- [Exercise goal]:
All of the lines below should be copied word for word.

- [Entries shown]:
————————

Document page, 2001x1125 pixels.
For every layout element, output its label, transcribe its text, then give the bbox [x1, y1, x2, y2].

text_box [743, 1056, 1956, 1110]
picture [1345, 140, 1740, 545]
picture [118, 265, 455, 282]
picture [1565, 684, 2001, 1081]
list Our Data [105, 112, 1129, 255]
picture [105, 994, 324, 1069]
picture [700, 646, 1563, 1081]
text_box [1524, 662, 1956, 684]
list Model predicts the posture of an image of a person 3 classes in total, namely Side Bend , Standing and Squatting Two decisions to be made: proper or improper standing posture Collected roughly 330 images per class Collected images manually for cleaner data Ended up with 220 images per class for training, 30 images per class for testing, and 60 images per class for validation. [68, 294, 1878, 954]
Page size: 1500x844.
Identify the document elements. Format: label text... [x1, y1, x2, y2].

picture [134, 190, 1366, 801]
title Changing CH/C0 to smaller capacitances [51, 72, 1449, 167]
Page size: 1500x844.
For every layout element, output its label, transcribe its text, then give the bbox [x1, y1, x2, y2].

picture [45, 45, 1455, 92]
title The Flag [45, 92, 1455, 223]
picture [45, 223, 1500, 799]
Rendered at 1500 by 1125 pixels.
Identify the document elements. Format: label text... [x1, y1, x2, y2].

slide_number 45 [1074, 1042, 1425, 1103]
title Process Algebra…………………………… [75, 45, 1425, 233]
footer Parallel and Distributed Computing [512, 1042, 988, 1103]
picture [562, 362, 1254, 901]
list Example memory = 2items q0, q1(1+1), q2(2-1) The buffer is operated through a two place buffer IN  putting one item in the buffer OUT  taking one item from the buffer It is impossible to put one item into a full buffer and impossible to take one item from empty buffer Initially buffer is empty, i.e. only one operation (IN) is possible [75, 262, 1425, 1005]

————————

- [Response to the task]:
Document page, 2001x1125 pixels.
For every layout element, output its label, transcribe its text, then give the bbox [x1, y1, x2, y2].

text_box [743, 1056, 1956, 1110]
picture [1345, 140, 1740, 545]
picture [118, 265, 455, 282]
picture [1565, 684, 2001, 1081]
list Our Data [105, 112, 1129, 255]
picture [105, 994, 324, 1069]
picture [700, 646, 1563, 1081]
text_box [1524, 662, 1956, 684]
list Model predicts the posture of an image of a person 3 classes in total, namely Side Bend , Standing and Squatting Two decisions to be made: proper or improper standing posture Collected roughly 330 images per class Collected images manually for cleaner data Ended up with 220 images per class for training, 30 images per class for testing, and 60 images per class for validation. [68, 294, 1878, 954]
Page size: 1500x844.
Identify the document elements. Format: label text... [x1, y1, x2, y2].

picture [134, 190, 1366, 801]
title Changing CH/C0 to smaller capacitances [51, 72, 1449, 167]
Page size: 1500x844.
For every layout element, output its label, transcribe its text, then give the bbox [x1, y1, x2, y2].

picture [45, 45, 1455, 92]
title The Flag [45, 92, 1455, 223]
picture [45, 223, 1500, 799]
Rendered at 1500 by 1125 pixels.
Identify the document elements. Format: label text... [x1, y1, x2, y2].

slide_number 45 [1074, 1042, 1425, 1103]
title Process Algebra…………………………… [75, 45, 1425, 233]
footer Parallel and Distributed Computing [512, 1042, 988, 1103]
picture [562, 362, 1254, 901]
list Example memory = 2items q0, q1(1+1), q2(2-1) The buffer is operated through a two place buffer IN  putting one item in the buffer OUT  taking one item from the buffer It is impossible to put one item into a full buffer and impossible to take one item from empty buffer Initially buffer is empty, i.e. only one operation (IN) is possible [75, 262, 1425, 1005]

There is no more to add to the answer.